03.

101 14 0
                                    

Bersandar pada kepala ranjang, Ara menatap kelima manusia yang ada di hadapannya dengan senyum penuh. Menatap ketiga laki-laki dewasa dengan dua anak bayi yang baru saja lahir ke dunia. Hatinya terasa hangat ketika melihat Jisung dan Chenle yang sangat antusias dengan kehadiran adik barunya.

Berbicara tentang Jisung dan Chenle, mereka semua ikut dan tinggal bersama Ara dan Johnny. Kedua orang tua mereka juga sudah paham dan mengerti atas keinginan mereka. Sudah saling memahami dan memaafkan namun belum bisa untuk kembali utuh seperti semula. Biarlah, Ara dan Johnny sudah berjanji pada orang tua mereka untuk mengurusnya dengan baik. Dan mereka berhasil, keduanya tumbuh dengan baik dan sehat.

"Pa, kok itu bibirnya kecil gitu sih ? Mana muat buat makan" ucap Jisung yang sibuk menoel-noel pipi si kecil.

"Pikir aja sih cung, ini kan anak bayi, baru juga lahir kemarin masa iya bibirnya udah segede bibir orang dewasa ? Aneh-aneh aja kamu ah"
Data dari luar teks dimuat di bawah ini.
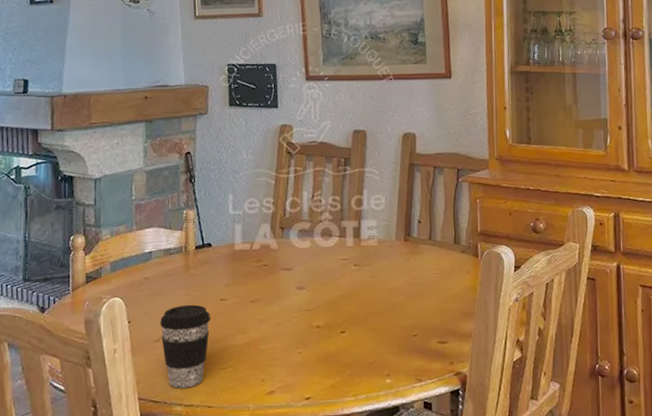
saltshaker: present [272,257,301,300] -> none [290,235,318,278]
"Tapi pa, kok kepalanya ada putih-putih gitu, itu apaan ? Ga mungkin kan anak bayi ketombean ?" kali ini Chenle yang bertanya.

Belum sempat menjawab, Jisung sudah kembali heboh ketika melihat kepala sang bayi bergetar.

"PA ! MA ! ITU KEPALA DEDENYA GETER-GETER ! IHH PANGGIL DOKTER MA ! PA !" heboh banget.

Lagi-lagi Johnny menggeleng, Ara tersenyum kecil, "Gak apa-apa, itu namanya ubun-ubun. Waktu bayi juga kamu kaya gitu kok." jawab Ara yang membuat Jisung menatapnya secara utuh.

"Mama udah bangun ?"

Ara tersenyum. Hatinya lagi-lagi merasa hangat ketika panggilan 'mama' terucap dari mulut Jisung. Sejak bertahun-tahun lalu, mereka memilih memanggil Ara dan Johnny dengan sebutan papa dan mama. Ara dan Johnny jelas tidak keberatan, mereka justru senang. Tapi apa daya, mulut tetangga sangat tajam melebihi tajamnya silet. Minggu pertama Ara dan Johnny pindah di rumah besar yang sudah Johnny siapkan, tetangga mereka ada yang bertanya, "Itu anaknya ya, neng ? Udah gede banget."

Ara yang tidak ingin ambil pusing hanya menjawab, "Iya Bu, hehe."

Kemudian ada lagi yang berbicara, "Married by accident, ya ? Nikah pas masih sekolah ?"

"Apa itu suaminya duda ? Neng nikah sama duda ?"

"Bisa jadi ya, jeng ? Soalnya muka suami sama nengnya beda jauh banget. Suaminya keliatan tua banget"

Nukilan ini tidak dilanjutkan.